_Text section_.
────

Reflections on the flexibility of women experiences via their participation in labour market have been lopsided vis-à-vis their family life. For instance, human capital which is a major input to production has been continuously affected in terms of human health, especially with regard to black African women [7, 8, 9]. The World Bank Report in 2006 revealed that women have more likelihood of contacting ailments compared to men [10]. This is because of the certain demographic impacts and congenital peculiarities; thus, making women more vulnerable.

Women engagement in economic activities in sub-Saharan Africa have been shaped by certain socio-economic phenomena like culture, discrimination, crude methods or approaches to production, herculean means of sourcing finance, exposure to harassment both at family and societal levels and marketing strategies [11]. Koopmans [12] utilized the Eurislam’ survey of four immigrant ethnic groups of predominantly Muslim belief—Turks, Moroccans, former Yugoslav Muslims and Pakistani—and native ethnics. Koopman noted that once socio-economic variables such as language proficiency, interethnic social ties and gender values are accounted for between natives and immigrants, the differences in the rates of labour market participation and unemployment between native ethnics and immigrants reduce and become insignificant statistically. In the meantime, Anxo et al. [13] examines the patterns of labour market integration in the course of life of men and women in seven European countries. By utilizing certain household characteristics such as parenting and non-parenting, married or cohabiting as well as retired workers across different phases in life’s course- Nordic ‘universal breadwinner ’ model, the ‘modified breadwinner’ model, the Mediterraneanexit or full-time’ model and the ‘Maternal part-time work’- Anxo et al. [13] noted that the Nordic model offers important insights for EU employment policy. This is because it offers opportunities for life-long employment is a gendered-friendly model which not only reduces inequality in time allocation to employment but is also designed to encourage the participation of aging workers.

────

_Material_.
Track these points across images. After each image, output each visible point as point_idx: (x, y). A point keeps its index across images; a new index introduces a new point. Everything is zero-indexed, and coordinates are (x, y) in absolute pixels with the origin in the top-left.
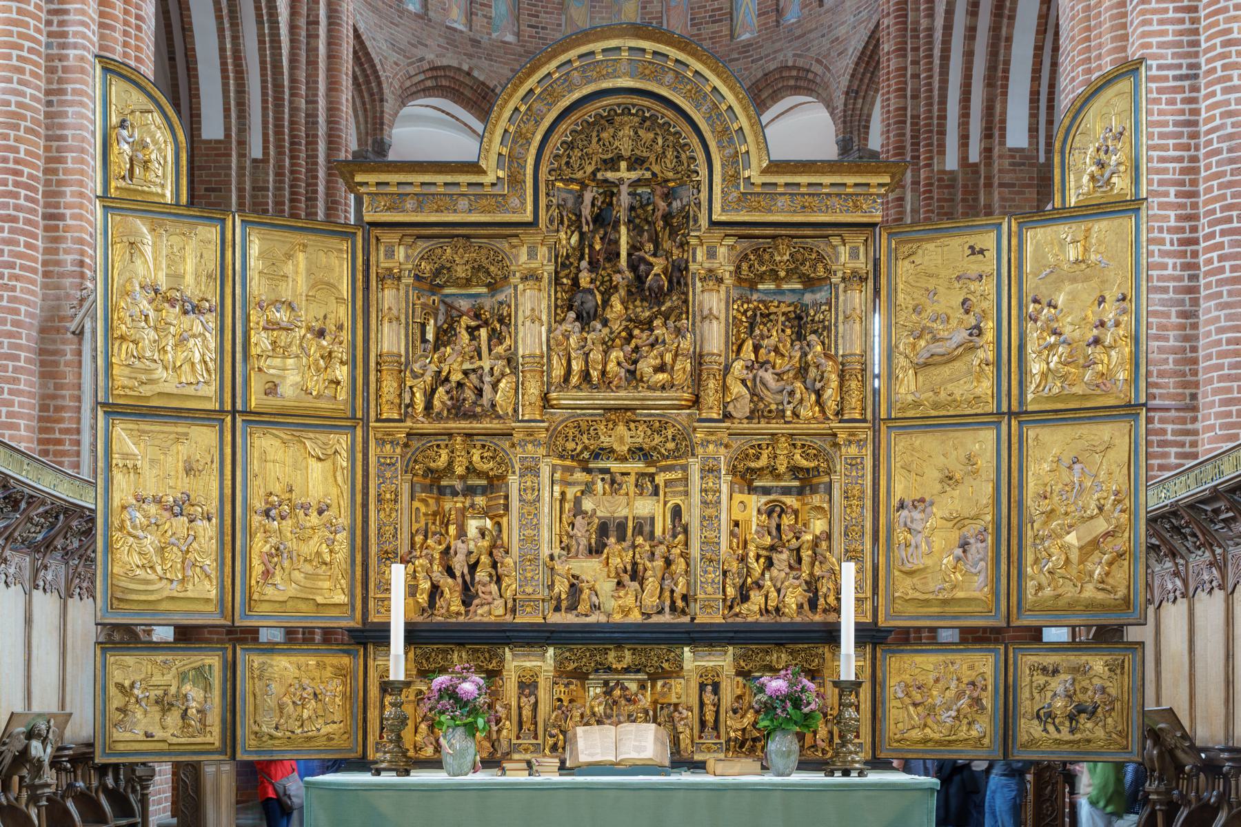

────

_Your tasks_.
1 > From the passage on women in the labor market, list the immigrant ethnic groups of mostly Muslim belief that Koopmans studied using the Eurislam survey.
2 > In the passage on women in the labor market, how many European countries did Anxo et al. look at?

_Solutions per task_.
1 > Turks, Moroccans, former Yugoslav Muslims, Pakistani

2 > Seven